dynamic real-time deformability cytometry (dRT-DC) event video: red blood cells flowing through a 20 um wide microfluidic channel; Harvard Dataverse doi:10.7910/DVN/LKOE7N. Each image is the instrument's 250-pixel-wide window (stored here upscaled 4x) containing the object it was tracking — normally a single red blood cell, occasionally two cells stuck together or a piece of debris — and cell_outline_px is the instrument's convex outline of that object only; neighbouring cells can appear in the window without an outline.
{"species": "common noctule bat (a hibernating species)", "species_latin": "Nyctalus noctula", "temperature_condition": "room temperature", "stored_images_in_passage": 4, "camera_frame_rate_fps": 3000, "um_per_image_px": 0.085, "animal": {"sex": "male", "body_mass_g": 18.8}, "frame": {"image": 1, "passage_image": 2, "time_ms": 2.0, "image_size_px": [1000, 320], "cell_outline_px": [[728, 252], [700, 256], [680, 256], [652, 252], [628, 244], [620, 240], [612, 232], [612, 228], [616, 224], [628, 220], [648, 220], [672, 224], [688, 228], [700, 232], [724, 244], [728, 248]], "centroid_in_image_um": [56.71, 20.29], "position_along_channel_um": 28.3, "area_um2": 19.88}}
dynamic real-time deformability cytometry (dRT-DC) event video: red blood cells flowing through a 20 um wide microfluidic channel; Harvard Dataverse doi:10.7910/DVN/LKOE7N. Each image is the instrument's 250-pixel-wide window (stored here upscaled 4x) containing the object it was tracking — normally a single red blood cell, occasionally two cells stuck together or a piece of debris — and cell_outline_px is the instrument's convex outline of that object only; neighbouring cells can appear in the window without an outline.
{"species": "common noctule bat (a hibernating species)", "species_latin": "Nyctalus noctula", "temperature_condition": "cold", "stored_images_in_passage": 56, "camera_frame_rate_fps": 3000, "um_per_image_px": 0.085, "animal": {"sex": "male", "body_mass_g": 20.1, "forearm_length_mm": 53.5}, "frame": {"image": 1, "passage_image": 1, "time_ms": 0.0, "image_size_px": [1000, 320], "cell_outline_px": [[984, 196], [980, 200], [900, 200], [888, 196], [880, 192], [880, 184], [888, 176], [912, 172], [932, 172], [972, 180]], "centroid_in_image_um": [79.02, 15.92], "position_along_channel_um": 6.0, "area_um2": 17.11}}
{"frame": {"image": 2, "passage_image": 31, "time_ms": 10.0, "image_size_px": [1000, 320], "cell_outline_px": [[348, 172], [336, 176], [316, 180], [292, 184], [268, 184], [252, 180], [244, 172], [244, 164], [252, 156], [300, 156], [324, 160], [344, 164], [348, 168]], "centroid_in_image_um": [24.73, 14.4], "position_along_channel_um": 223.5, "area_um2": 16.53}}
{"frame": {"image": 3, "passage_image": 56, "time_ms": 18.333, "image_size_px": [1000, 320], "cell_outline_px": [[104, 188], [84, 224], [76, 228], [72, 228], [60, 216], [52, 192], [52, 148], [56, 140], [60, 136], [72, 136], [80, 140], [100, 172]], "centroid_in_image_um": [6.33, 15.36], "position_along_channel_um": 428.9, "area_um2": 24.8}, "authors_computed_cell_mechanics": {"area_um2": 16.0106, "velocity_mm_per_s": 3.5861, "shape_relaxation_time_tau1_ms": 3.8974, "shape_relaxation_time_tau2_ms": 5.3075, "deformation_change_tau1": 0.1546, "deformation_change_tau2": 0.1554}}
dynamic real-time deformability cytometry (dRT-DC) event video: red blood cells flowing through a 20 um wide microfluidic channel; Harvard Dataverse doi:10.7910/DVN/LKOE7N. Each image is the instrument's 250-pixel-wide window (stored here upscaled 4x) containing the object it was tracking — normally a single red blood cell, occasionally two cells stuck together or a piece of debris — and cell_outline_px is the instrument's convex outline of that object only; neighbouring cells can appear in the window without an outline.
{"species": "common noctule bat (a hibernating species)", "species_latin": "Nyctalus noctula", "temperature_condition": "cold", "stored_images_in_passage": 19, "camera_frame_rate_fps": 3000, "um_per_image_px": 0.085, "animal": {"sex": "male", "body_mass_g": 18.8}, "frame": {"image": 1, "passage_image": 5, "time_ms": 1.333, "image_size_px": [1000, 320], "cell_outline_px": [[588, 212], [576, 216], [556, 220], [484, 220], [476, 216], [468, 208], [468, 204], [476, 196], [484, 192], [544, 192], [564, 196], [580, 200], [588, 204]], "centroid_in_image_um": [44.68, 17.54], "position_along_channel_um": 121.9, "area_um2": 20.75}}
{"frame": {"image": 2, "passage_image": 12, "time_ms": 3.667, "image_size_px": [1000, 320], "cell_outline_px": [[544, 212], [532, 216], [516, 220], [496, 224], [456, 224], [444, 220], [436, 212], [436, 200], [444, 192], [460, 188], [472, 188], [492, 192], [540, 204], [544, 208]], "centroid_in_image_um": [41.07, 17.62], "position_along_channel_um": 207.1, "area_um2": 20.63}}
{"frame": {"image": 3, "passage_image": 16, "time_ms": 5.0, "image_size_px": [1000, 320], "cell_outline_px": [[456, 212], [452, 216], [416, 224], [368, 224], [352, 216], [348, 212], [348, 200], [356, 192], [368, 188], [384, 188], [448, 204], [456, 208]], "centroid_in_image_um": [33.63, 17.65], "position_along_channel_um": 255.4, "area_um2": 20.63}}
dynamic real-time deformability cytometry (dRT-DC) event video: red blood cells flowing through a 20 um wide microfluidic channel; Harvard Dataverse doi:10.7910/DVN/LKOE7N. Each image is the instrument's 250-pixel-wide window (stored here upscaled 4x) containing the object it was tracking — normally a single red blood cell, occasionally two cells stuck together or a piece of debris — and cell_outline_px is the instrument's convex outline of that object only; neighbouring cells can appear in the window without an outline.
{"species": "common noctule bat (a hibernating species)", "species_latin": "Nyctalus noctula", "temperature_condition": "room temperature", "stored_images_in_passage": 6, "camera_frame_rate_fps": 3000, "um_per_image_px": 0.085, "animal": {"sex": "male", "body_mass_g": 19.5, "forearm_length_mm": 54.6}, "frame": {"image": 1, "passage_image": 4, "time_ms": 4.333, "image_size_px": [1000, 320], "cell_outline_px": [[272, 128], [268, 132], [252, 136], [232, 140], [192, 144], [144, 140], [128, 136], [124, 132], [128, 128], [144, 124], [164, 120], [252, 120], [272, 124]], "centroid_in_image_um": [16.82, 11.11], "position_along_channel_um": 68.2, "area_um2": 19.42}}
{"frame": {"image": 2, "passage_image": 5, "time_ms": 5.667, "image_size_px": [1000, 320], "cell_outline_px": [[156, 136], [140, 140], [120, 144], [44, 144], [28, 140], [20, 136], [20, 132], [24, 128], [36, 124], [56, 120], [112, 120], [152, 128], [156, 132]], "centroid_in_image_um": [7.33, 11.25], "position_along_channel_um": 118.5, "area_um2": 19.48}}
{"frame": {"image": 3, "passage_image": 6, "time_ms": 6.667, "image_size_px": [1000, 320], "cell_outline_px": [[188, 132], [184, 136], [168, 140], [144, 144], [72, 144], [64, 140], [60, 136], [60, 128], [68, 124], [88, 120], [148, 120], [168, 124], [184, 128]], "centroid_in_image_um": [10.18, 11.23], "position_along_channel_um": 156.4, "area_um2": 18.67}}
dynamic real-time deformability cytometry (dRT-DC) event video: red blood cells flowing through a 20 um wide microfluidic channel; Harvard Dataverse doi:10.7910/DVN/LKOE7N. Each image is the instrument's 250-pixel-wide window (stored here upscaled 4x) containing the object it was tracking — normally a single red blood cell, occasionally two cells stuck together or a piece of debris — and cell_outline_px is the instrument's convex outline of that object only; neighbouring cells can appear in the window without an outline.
☆ ☆ ☆ ☆ ☆
Output the entries exactly.

Solution:
dynamic real-time deformability cytometry (dRT-DC) event video: red blood cells flowing through a 20 um wide microfluidic channel; Harvard Dataverse doi:10.7910/DVN/LKOE7N. Each image is the instrument's 250-pixel-wide window (stored here upscaled 4x) containing the object it was tracking — normally a single red blood cell, occasionally two cells stuck together or a piece of debris — and cell_outline_px is the instrument's convex outline of that object only; neighbouring cells can appear in the window without an outline.
{"species": "common noctule bat (a hibernating species)", "species_latin": "Nyctalus noctula", "temperature_condition": "room temperature", "stored_images_in_passage": 4, "camera_frame_rate_fps": 3000, "um_per_image_px": 0.085, "animal": {"sex": "male", "body_mass_g": 18.8}, "frame": {"image": 1, "passage_image": 2, "time_ms": 2.0, "image_size_px": [1000, 320], "cell_outline_px": [[728, 252], [700, 256], [680, 256], [652, 252], [628, 244], [620, 240], [612, 232], [612, 228], [616, 224], [628, 220], [648, 220], [672, 224], [688, 228], [700, 232], [724, 244], [728, 248]], "centroid_in_image_um": [56.71, 20.29], "position_along_channel_um": 28.3, "area_um2": 19.88}}
dynamic real-time deformability cytometry (dRT-DC) event video: red blood cells flowing through a 20 um wide microfluidic channel; Harvard Dataverse doi:10.7910/DVN/LKOE7N. Each image is the instrument's 250-pixel-wide window (stored here upscaled 4x) containing the object it was tracking — normally a single red blood cell, occasionally two cells stuck together or a piece of debris — and cell_outline_px is the instrument's convex outline of that object only; neighbouring cells can appear in the window without an outline.
{"species": "common noctule bat (a hibernating species)", "species_latin": "Nyctalus noctula", "temperature_condition": "cold", "stored_images_in_passage": 56, "camera_frame_rate_fps": 3000, "um_per_image_px": 0.085, "animal": {"sex": "male", "body_mass_g": 20.1, "forearm_length_mm": 53.5}, "frame": {"image": 1, "passage_image": 1, "time_ms": 0.0, "image_size_px": [1000, 320], "cell_outline_px": [[984, 196], [980, 200], [900, 200], [888, 196], [880, 192], [880, 184], [888, 176], [912, 172], [932, 172], [972, 180]], "centroid_in_image_um": [79.02, 15.92], "position_along_channel_um": 6.0, "area_um2": 17.11}}
{"frame": {"image": 2, "passage_image": 31, "time_ms": 10.0, "image_size_px": [1000, 320], "cell_outline_px": [[348, 172], [336, 176], [316, 180], [292, 184], [268, 184], [252, 180], [244, 172], [244, 164], [252, 156], [300, 156], [324, 160], [344, 164], [348, 168]], "centroid_in_image_um": [24.73, 14.4], "position_along_channel_um": 223.5, "area_um2": 16.53}}
{"frame": {"image": 3, "passage_image": 56, "time_ms": 18.333, "image_size_px": [1000, 320], "cell_outline_px": [[104, 188], [84, 224], [76, 228], [72, 228], [60, 216], [52, 192], [52, 148], [56, 140], [60, 136], [72, 136], [80, 140], [100, 172]], "centroid_in_image_um": [6.33, 15.36], "position_along_channel_um": 428.9, "area_um2": 24.8}, "authors_computed_cell_mechanics": {"area_um2": 16.0106, "velocity_mm_per_s": 3.5861, "shape_relaxation_time_tau1_ms": 3.8974, "shape_relaxation_time_tau2_ms": 5.3075, "deformation_change_tau1": 0.1546, "deformation_change_tau2": 0.1554}}
dynamic real-time deformability cytometry (dRT-DC) event video: red blood cells flowing through a 20 um wide microfluidic channel; Harvard Dataverse doi:10.7910/DVN/LKOE7N. Each image is the instrument's 250-pixel-wide window (stored here upscaled 4x) containing the object it was tracking — normally a single red blood cell, occasionally two cells stuck together or a piece of debris — and cell_outline_px is the instrument's convex outline of that object only; neighbouring cells can appear in the window without an outline.
{"species": "common noctule bat (a hibernating species)", "species_latin": "Nyctalus noctula", "temperature_condition": "cold", "stored_images_in_passage": 19, "camera_frame_rate_fps": 3000, "um_per_image_px": 0.085, "animal": {"sex": "male", "body_mass_g": 18.8}, "frame": {"image": 1, "passage_image": 5, "time_ms": 1.333, "image_size_px": [1000, 320], "cell_outline_px": [[588, 212], [576, 216], [556, 220], [484, 220], [476, 216], [468, 208], [468, 204], [476, 196], [484, 192], [544, 192], [564, 196], [580, 200], [588, 204]], "centroid_in_image_um": [44.68, 17.54], "position_along_channel_um": 121.9, "area_um2": 20.75}}
{"frame": {"image": 2, "passage_image": 12, "time_ms": 3.667, "image_size_px": [1000, 320], "cell_outline_px": [[544, 212], [532, 216], [516, 220], [496, 224], [456, 224], [444, 220], [436, 212], [436, 200], [444, 192], [460, 188], [472, 188], [492, 192], [540, 204], [544, 208]], "centroid_in_image_um": [41.07, 17.62], "position_along_channel_um": 207.1, "area_um2": 20.63}}
{"frame": {"image": 3, "passage_image": 16, "time_ms": 5.0, "image_size_px": [1000, 320], "cell_outline_px": [[456, 212], [452, 216], [416, 224], [368, 224], [352, 216], [348, 212], [348, 200], [356, 192], [368, 188], [384, 188], [448, 204], [456, 208]], "centroid_in_image_um": [33.63, 17.65], "position_along_channel_um": 255.4, "area_um2": 20.63}}
dynamic real-time deformability cytometry (dRT-DC) event video: red blood cells flowing through a 20 um wide microfluidic channel; Harvard Dataverse doi:10.7910/DVN/LKOE7N. Each image is the instrument's 250-pixel-wide window (stored here upscaled 4x) containing the object it was tracking — normally a single red blood cell, occasionally two cells stuck together or a piece of debris — and cell_outline_px is the instrument's convex outline of that object only; neighbouring cells can appear in the window without an outline.
{"species": "common noctule bat (a hibernating species)", "species_latin": "Nyctalus noctula", "temperature_condition": "room temperature", "stored_images_in_passage": 6, "camera_frame_rate_fps": 3000, "um_per_image_px": 0.085, "animal": {"sex": "male", "body_mass_g": 19.5, "forearm_length_mm": 54.6}, "frame": {"image": 1, "passage_image": 4, "time_ms": 4.333, "image_size_px": [1000, 320], "cell_outline_px": [[272, 128], [268, 132], [252, 136], [232, 140], [192, 144], [144, 140], [128, 136], [124, 132], [128, 128], [144, 124], [164, 120], [252, 120], [272, 124]], "centroid_in_image_um": [16.82, 11.11], "position_along_channel_um": 68.2, "area_um2": 19.42}}
{"frame": {"image": 2, "passage_image": 5, "time_ms": 5.667, "image_size_px": [1000, 320], "cell_outline_px": [[156, 136], [140, 140], [120, 144], [44, 144], [28, 140], [20, 136], [20, 132], [24, 128], [36, 124], [56, 120], [112, 120], [152, 128], [156, 132]], "centroid_in_image_um": [7.33, 11.25], "position_along_channel_um": 118.5, "area_um2": 19.48}}
{"frame": {"image": 3, "passage_image": 6, "time_ms": 6.667, "image_size_px": [1000, 320], "cell_outline_px": [[188, 132], [184, 136], [168, 140], [144, 144], [72, 144], [64, 140], [60, 136], [60, 128], [68, 124], [88, 120], [148, 120], [168, 124], [184, 128]], "centroid_in_image_um": [10.18, 11.23], "position_along_channel_um": 156.4, "area_um2": 18.67}}
dynamic real-time deformability cytometry (dRT-DC) event video: red blood cells flowing through a 20 um wide microfluidic channel; Harvard Dataverse doi:10.7910/DVN/LKOE7N. Each image is the instrument's 250-pixel-wide window (stored here upscaled 4x) containing the object it was tracking — normally a single red blood cell, occasionally two cells stuck together or a piece of debris — and cell_outline_px is the instrument's convex outline of that object only; neighbouring cells can appear in the window without an outline.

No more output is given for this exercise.